Playing With Matches

What started as a means of chronicling the online dating experiences of two picky yet adventurous almost thirty somethings has turned into a chronicle of all that is, was and has made up their collective dating histories. Our two original daters are now joined by several other fun, breezy, sassy gals, and Playing With Matches is now a missive on dating misadventures, a cacophony of ups and downs, turmoil and bliss. With a bit of snark mixed in here and there.

Friday, July 28, 2006

My first fake boyfriend…

Or, why I didn’t really date in college. (Or so I keep telling myself.)

So there was this boy. Let’s call him Skip. Skip and I met, through a friend, the end of our second year of college. I helped him and friend study for an exam and, to pay me back, Skip took me (and friend) to dinner. Thought nothing of it. (OMG I just realized I remember what I wore, where we went and what I ate…not surprising, as I’m OCD like that. But still.)

Fast forward to fall semester the next year. I’m sitting in the hallway, waiting for a discussion section to begin and he walks up. I kind of pretend not to recognize him. He’s in the same lecture class but not the same discussion section, yet he decides to join mine, anyway. From that moment on we are pretty much (to the dismay of many) BFF (but not to the point of me bailing on my girl friends. I will never be that girl). Not surprisingly, I develop a crush on my new friend. If I were smart, I would have seen this as a sign of things to come, as the inception of a trend in my life.

Despite some bad decisions on his part (ie hooking up with TheHo, my slutty horrible roommate of junior year who hooked up with every single male (and I am NOT exaggerating) who stepped foot into our home) and my own best judgment, I continued to allow this crush to grow (fester?). We spent all of our time together, even when he had girlfriends. His name was on our answering machine because he was always at our house. His girlfriends would call me looking for him. He gave me Christmas and Valentine’s Day presents that rivaled those he gave his actual girlfriend. We ate one, if not two, meals together a day. At least two of the girls he dated in college broke up with him because of me. Awesome.

For the most part, we didn’t really ever say anything about what was going on or how it might look. We never took it past the “friendship” that it was. But it was always there as an undercurrent, that elephant in the room.

He was confronted several times about the situation by caring friends (thanks, girls) who thought he was taking advantage of me and my time and my friendship. He always said he loved me but would never jeopardize what we had by dating me (now, in all my wisdom, I know this is “he’s just not that into you”). He even personally imparted that sentiment onto me, when I was bold enough (after several cocktails late one night) to bring up the subject (thanks to my good friend Dave Matthews and a strategically cued “Say Goodbye” on the CD player).

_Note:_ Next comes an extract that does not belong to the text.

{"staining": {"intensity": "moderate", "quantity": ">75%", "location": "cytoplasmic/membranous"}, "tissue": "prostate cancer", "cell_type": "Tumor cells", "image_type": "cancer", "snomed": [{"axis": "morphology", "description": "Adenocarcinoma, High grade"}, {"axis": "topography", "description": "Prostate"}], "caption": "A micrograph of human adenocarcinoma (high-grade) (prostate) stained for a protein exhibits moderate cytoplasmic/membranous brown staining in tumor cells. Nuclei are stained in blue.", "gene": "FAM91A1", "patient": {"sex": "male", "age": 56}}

We continued this obviously dysfunctional and masochistic (at least on my end) relationship until graduation. I almost followed him to grad school, until my dad called me on it (way to be so astute, Dad). We’ve maintained our friendship through the years. Seven years after graduation, we still talk regularly.

He called the other day and said he was thinking about coming to my neck of the woods for Labor Day weekend. With the new girlfriend (who was barely in middle school, mind you, when he and I met). Is it bad that I’m kind of excited?

2 Comments:

Blogger NotCarrie said...

Damn that elephant in the room, I HATE IT.

I totally understand about this situation as I seem to be in it often. I would be excited, too:)

8:55 PM  
Blogger Reluctant Dater said...

haha, not carrie. i knew you'd understand.

so i am excited...but it's the reason i'm excited that is bad. i'm ready to stake my non-existent claim. i'm prepping a lot of "remember whens." if she's going to inevitably hate me anyway, might as well make it worth it, right?